Just because it was his normal? Didn’t mean we could kick the medical equipment, interventions, experts, & medications to the curb. The opposite. He got to have a semblance of a normal life BECAUSE we had those things. Otherwise? It was back to living at the hospital.

Normal just means you’re used to it, and ideally, prepared for it. And it’s entirely relative.
 

ruborcoraxxx

MyPTSD Pro
Yes and don't discount how much quality of life you're actually loosing because of the anxiety. Not in the things you do, but the ones you don't, and the ones you screw up. It's a benefit risk balance and not a matter of judging your worth on the basis of your medication or disorder. PTSD is almost constant extreme stress and it causes a lot of impairment.

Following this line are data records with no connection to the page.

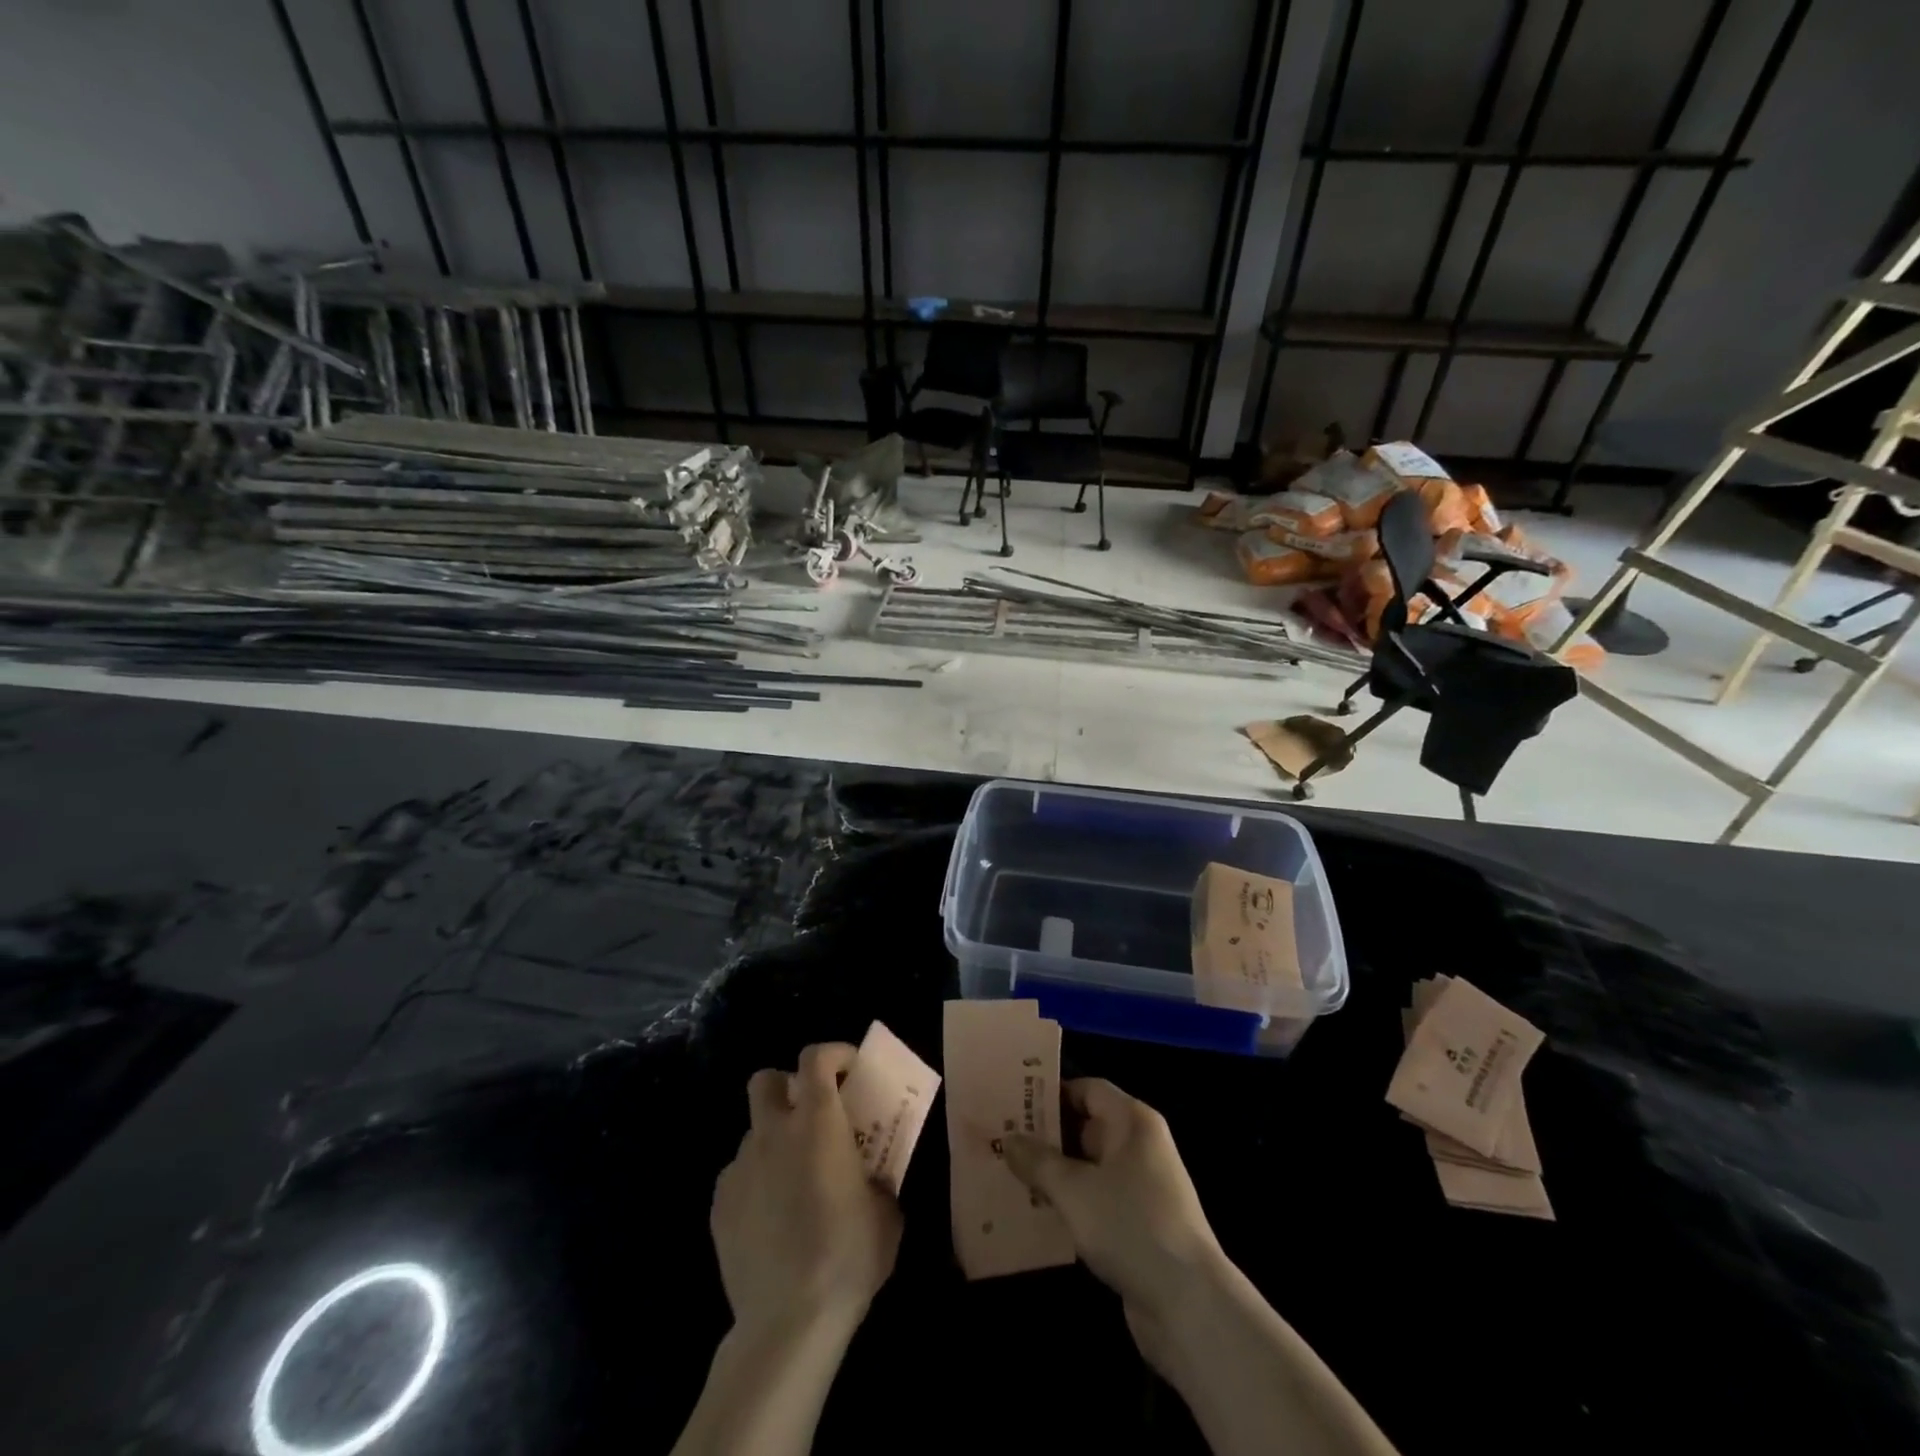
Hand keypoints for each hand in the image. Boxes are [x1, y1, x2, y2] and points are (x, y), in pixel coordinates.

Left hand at [711, 1043, 902, 1340]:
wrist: (788, 1321)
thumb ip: (877, 1179)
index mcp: (817, 1122)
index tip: (850, 1069)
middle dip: (787, 1086)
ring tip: (794, 1180)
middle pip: (766, 1080)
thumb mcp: (886, 1212)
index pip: (815, 1058)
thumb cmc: (848, 1256)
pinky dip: (757, 1182)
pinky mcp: (719, 1206)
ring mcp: (740, 1168)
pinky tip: (772, 1218)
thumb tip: (871, 1179)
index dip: (833, 1054)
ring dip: (774, 1141)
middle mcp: (773, 1132)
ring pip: (753, 1133)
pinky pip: (739, 1176)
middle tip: (811, 1114)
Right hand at [1002, 1078, 1226, 1377]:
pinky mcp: (1139, 1226)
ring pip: (1089, 1168)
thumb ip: (1038, 1161)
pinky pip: (1096, 1201)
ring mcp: (1142, 1188)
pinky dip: (1070, 1204)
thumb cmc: (1130, 1225)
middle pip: (1087, 1127)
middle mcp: (1140, 1146)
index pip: (1088, 1089)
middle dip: (1047, 1135)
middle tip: (1002, 1139)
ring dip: (1055, 1173)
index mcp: (1133, 1122)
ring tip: (1009, 1175)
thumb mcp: (1074, 1189)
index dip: (1052, 1093)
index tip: (1015, 1101)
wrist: (1189, 1304)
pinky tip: (1036, 1214)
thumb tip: (1008, 1139)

If I can function? More or less. But I function better with the meds than without. Would I thrive if PTSD wasn't there? You bet I would. But 85% of my hard drive is devoted in keeping shit together. If meds can reduce that to 60%, I'm taking it. Merely functioning and suffering isn't a life. We all deserve better, no matter if it's with meds, CBT or praying or all of this.

There is a perception we have of medication making us weak while we've been strong. Or more exactly, knowing that if the medication is becoming important it's because we've been weaker, and in fact, not really functioning. As a patient you have the right to choose what seems the most adequate and good for you, but I'd say we shouldn't discount how bad we feel and ignore the pain. I didn't realize how much I was in pain until it stopped for a bit. It's as if I saw the colour of the sky for the first time in my life.